Toro (literally “light basket” or “light tower”) originated, like many elements of traditional Japanese architecture, in China. Originally, lanterns were only used in Japan to line the paths of Buddhists temples. Stone lanterns were eventually popularized during the Momoyama period (1568-1600) by tea masters, who used them to decorate their gardens.
Many different types of lanterns can be found throughout Roji-en. Some are strategically placed just downstream from a waterfall, overlooking a water feature, or lining a path, but all serve mostly as decoration. Here are a few common styles of stone lanterns found in Roji-en, and where to look for them.
Kasuga-doro. This lantern is a tachi-gata, or pedestal type, and represented a guardian at the entrances of temples or tea gardens. Kasuga-doro lanterns can be seen around the South Gate, Challenger Point, the Yamato-kan bridge and Yamato Island.
Rokkaku Yukimi. This lantern is known as the “snow-viewing” lantern. The upturned roof catches snow, inviting viewers to appreciate a garden in a season when most gardens are frozen. This type of lantern can be found at the Modern Garden overlooking the pond.

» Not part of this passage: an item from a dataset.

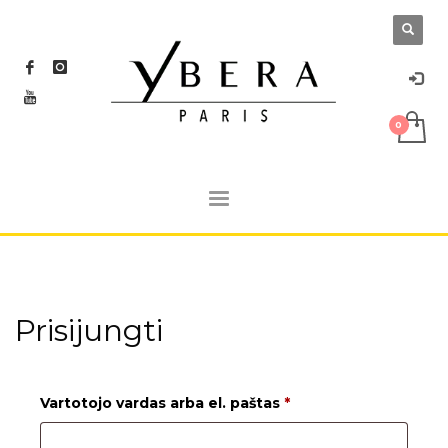
Prisijungti
Privalomas
Vartotojo vardas arba el. paštas
*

Kotoji. Kotoji means “harp tuner.” The two legs of this lantern resemble the tuning forks of the koto, a quintessential Japanese instrument. One leg of the lantern stands on land while the other dips into the water, reflecting the interdependence of land and water. A kotoji lantern can also be referred to as a “wet foot-dry foot” lantern. This type of lantern can be seen in our Modern Garden creek.